The aftermath of this scenario is that the read replica experiences a replication conflict due to the rows removed by the VACUUM operation. By default, the read replica attempts to resolve this conflict for a duration of 30 seconds, since the default value of max_standby_streaming_delay is set to 30 seconds. After this duration, if the conflict remains unresolved, the query on the read replica is canceled.

Cause

The root cause of this issue is that the read replica in Azure Database for PostgreSQL flexible server is a continuously recovering system. This situation means that while the replica is catching up with the primary, it's essentially in a state of constant recovery.

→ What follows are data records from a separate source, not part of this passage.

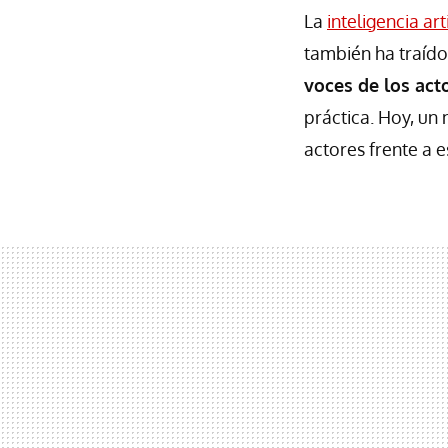
La
inteligencia arti
también ha traíd
voces de los act
práctica. Hoy, un
actores frente a 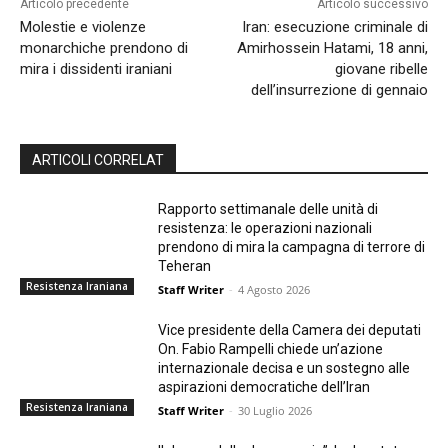
Articolo precedente
Articolo successivo
Molestie e violenze
Iran: esecuzione criminale di
monarchiche prendono di
Amirhossein Hatami, 18 anni,
mira i dissidenti iraniani
giovane ribelle
dell’insurrezione di gennaio
ARTICOLI CORRELAT
Rapporto settimanale delle unità di
resistenza: le operazioni nazionali
prendono di mira la campagna di terrore di
Teheran
Resistenza Iraniana
Staff Writer
-
4 Agosto 2026
Vice presidente della Camera dei deputati
On. Fabio Rampelli chiede un’azione
internazionale decisa e un sostegno alle
aspirazioni democratiche dell’Iran
Resistenza Iraniana
Staff Writer
-
30 Luglio 2026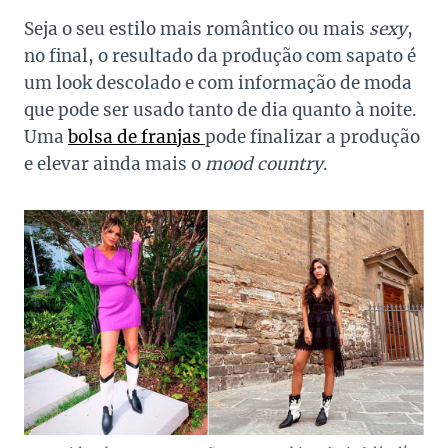
Seja o seu estilo mais romântico ou mais
sexy
,
no final, o resultado da produção com sapato é
um look descolado e com informação de moda
que pode ser usado tanto de dia quanto à noite.
Uma
bolsa de franjas
pode finalizar a produção
e elevar ainda mais o
mood country
.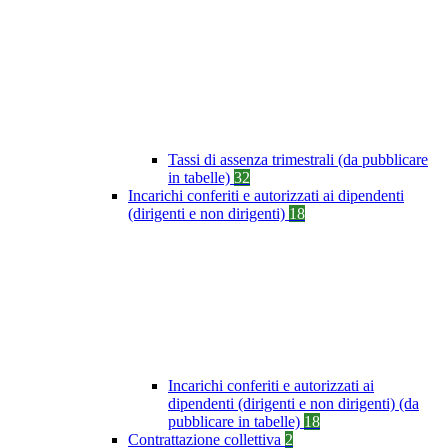
Tassi di assenza trimestrali (da pubblicare
in tabelle)
32
Incarichi conferiti e autorizzati ai dipendenti
(dirigenti e non dirigenti)
18
Incarichi conferiti e autorizzati ai
dipendenti (dirigenti e non dirigenti) (da
pubblicare in tabelle)
18
Contrattazione collettiva
2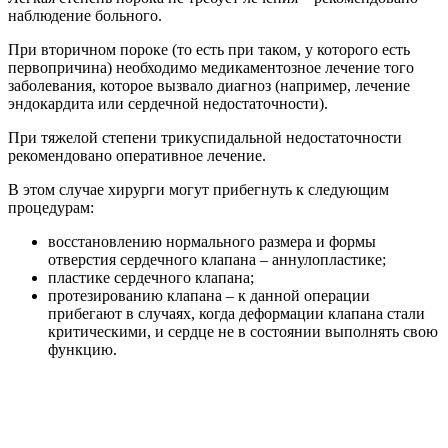
наблюдение больного.
При вторичном пороке (то есть при таком, у которого есть
первопричина) необходимо медикаментозное лечение того
заболевания, которое вызвало диагноз (например, лечение
эндокардита или сердечной недостаточности).
При тяжелой степени трикуспидальной недостаточности
рекомендовано оперативное лечение.
В этом случае хирурги могут прибегнуть к следующим
процедурам:
восстановлению нормального размера и формы
отверстия сердечного клапана – аннулопластике;
пластике сердечного клапана;
протезированию клапана – к данной операции
прибегают в случаях, когда деформации клапана стали
критическими, и сердце не в состоянии выполнять свою
функцию.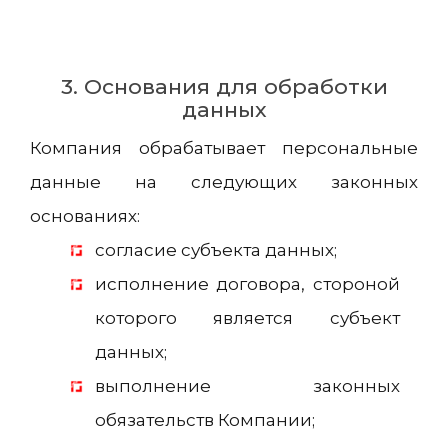
3. Основания для обработки
данных
Компания обрабатывает персональные
данные на следующих законных
основаниях:
согласие субъекта данных;
исполнение договора, стороной
которого является субъект
данных;
выполнение законных
обязательств Компании;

If a query on a read replica tries to read a row that is simultaneously being updated by the recovery process (because the primary has made a change), Azure Database for PostgreSQL flexible server might cancel the query to allow the recovery to proceed without interruption.

Resolution

  1. Adjust max_standby_streaming_delay: Increase the max_standby_streaming_delay parameter on the read replica. Increasing the value of the setting allows the replica more time to resolve conflicts before it decides to cancel a query. However, this might also increase replication lag, so it's a trade-off. This parameter is dynamic, meaning changes take effect without requiring a server restart.
  2. Monitor and Optimize Queries: Review the types and frequencies of queries run against the read replica. Long-running or complex queries might be more susceptible to conflicts. Optimizing or scheduling them differently can help.
  3. Off-Peak Query Execution: Consider running heavy or long-running queries during off-peak hours to reduce the chances of a conflict.
  4. Enable hot_standby_feedback: Consider setting hot_standby_feedback to on on the read replica. When enabled, it informs the primary server about the queries currently being executed by the replica. This prevents the primary from removing rows that are still needed by the replica, reducing the likelihood of a replication conflict. This parameter is dynamic, meaning changes take effect without requiring a server restart.

Caution

Enabling hot_standby_feedback can lead to the following potential issues:

  • This setting can prevent some necessary cleanup operations on the primary, potentially leading to table bloat (increased disk space usage due to unvacuumed old row versions).
  • Regular monitoring of the primary's disk space and table sizes is essential. Learn more about monitoring for Azure Database for PostgreSQL flexible server here.
  • Be prepared to manage potential table bloat manually if it becomes problematic. Consider enabling autovacuum tuning in Azure Database for PostgreSQL flexible server to help mitigate this issue.
  1. Adjust max_standby_archive_delay: The max_standby_archive_delay server parameter specifies the maximum delay that the server will allow when reading archived WAL data. If the replica of the Azure Database for PostgreSQL flexible server instance ever switches from streaming mode to file-based log shipping (though rare), tweaking this value can help resolve the query cancellation issue.